You probably know this, but it's worth repeating: Bret Bielema has won 12 Big Ten games his first three seasons when the previous four coaches won 4, 4, 7, and 6 Big Ten games in their first three seasons. Competitive football has returned to Memorial Stadium, but sellouts have not. And I've been openly pondering why for the last 20 months.
I know your reasons. You've told me. Ticket prices and hotel room scarcity and long drives to Champaign and "we're Illinois football and we can't be trusted." You have specific theories on how we blew a tire at the end of each of the last two seasons and that killed ticket sales momentum. And yes, even one Twitter responder yesterday said that he won't attend because he can't watch the rest of the games on TV. I appreciate the honesty.
I'm simply saying that we're in the support era. Players start receiving a hefty share of the revenue next season. The Big Ten and SEC have created a "big two, little two" dynamic in college football (just look at the preseason top-25) and it's gonna be a crazy battle with the field reduced. Over the next decade, these war bonds are going to matter.
I mean, just this week Illinois announced the Investors Society as a way to find a specific group of high-end donors committed to helping Illinois stay on top (read: helping Illinois land and keep the next Johnny Newton/Terrence Shannon combo in Champaign). You may dislike the way this is all going, and some of you might flip the off switch for good, but this is the new reality. Now more than ever, fan support will = wins. Tickets, merch, donations - all of it. Back the team to gain a victory.
And it concerns me that there's such a large "not one single cent" contingent. You think it's crazy that I go on and on about this on Twitter; I think it's crazy that an Illini fan would be looking at the changes on the horizon and not be concerned about falling further behind. It's down to us and Maryland for the "surly fanbase not making much noise in the stadium" award (Northwestern just defaults to "no noise at all"), and I don't want us to win that race.
So all I can do is cite my experiences. When I say that I've been to nearly every stadium the last three years, that's not a brag.
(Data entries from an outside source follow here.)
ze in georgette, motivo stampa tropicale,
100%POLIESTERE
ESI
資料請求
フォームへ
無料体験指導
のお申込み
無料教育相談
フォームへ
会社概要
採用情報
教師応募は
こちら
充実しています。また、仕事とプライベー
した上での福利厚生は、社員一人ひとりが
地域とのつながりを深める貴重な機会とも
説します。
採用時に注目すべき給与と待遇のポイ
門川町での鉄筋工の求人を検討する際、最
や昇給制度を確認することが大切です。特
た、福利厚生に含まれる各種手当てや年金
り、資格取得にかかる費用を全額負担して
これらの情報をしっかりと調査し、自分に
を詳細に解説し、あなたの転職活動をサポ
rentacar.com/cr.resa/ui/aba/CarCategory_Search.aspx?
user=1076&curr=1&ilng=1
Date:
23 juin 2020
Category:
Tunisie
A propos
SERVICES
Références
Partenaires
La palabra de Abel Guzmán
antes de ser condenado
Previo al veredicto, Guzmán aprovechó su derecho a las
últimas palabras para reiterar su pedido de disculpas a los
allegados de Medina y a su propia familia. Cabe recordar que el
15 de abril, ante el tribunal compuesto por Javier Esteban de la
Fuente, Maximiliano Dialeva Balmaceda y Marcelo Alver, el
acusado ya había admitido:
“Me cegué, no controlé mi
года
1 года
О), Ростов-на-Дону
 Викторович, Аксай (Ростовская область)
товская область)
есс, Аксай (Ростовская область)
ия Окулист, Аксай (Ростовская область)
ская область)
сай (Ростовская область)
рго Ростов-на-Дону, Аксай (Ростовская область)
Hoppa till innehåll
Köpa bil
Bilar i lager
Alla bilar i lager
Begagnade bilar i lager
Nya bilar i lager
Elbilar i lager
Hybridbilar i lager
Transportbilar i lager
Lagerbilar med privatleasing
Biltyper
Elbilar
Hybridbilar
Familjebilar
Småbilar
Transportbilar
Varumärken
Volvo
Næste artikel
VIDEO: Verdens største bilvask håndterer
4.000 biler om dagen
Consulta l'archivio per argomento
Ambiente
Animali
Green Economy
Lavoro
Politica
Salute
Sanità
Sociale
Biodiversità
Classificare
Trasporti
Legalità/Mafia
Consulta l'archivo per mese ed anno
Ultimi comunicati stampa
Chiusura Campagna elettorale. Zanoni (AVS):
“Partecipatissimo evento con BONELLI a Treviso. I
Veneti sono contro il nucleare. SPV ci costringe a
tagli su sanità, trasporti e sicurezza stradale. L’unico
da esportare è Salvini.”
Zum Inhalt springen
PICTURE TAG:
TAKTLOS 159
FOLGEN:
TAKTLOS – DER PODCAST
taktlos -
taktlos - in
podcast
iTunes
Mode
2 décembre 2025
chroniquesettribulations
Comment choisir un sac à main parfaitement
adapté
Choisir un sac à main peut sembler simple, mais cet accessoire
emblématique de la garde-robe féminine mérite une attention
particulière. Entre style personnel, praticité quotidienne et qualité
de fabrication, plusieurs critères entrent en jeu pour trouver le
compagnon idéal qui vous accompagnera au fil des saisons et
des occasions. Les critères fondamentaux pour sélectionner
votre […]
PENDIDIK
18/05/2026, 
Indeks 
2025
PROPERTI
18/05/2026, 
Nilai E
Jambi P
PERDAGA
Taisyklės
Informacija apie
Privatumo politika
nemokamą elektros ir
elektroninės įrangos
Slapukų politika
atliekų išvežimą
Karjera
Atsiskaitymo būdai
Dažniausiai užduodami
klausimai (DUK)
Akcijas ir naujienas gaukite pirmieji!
That's not "look at my fan cred." That's "I need to make sure everyone knows that some of these stadiums, even places like Indiana and Purdue, are really making a fan support surge at the moment." The only game I've experienced that was as angry as Memorial Stadium was Wisconsin in 2022 (and they fired their coach the next day). Even Minnesota fans, after both of our wins there in 2021 and 2023, seemed to be mostly "we'll get 'em next time, boys."
"We'll get 'em next time, boys" is about to be monetized on a massive scale across the country. I fear we'll be well behind in that race. And so I'm hitting the tornado siren button over and over until someone breaks into the room and takes away my access to the button.
I don't want to fall behind. I want to scream my lungs out when Kaden Feagin runs over a poor Kansas safety at the goal line. I want to beat #22 Kansas and tweet things like "rank us, AP Poll - I dare you" the following week. I want to be shirtless in Lot 31 when they come to kick us out that night.
And when I decide to walk home, I want you to honk at me as I'm standing in front of Merry Anne's, pondering whether I really do need a diner stack before bed. When I do decided to just go home, as I cross Neil Street dodging U-Hauls, I hope you can hear me signing the words of the school song.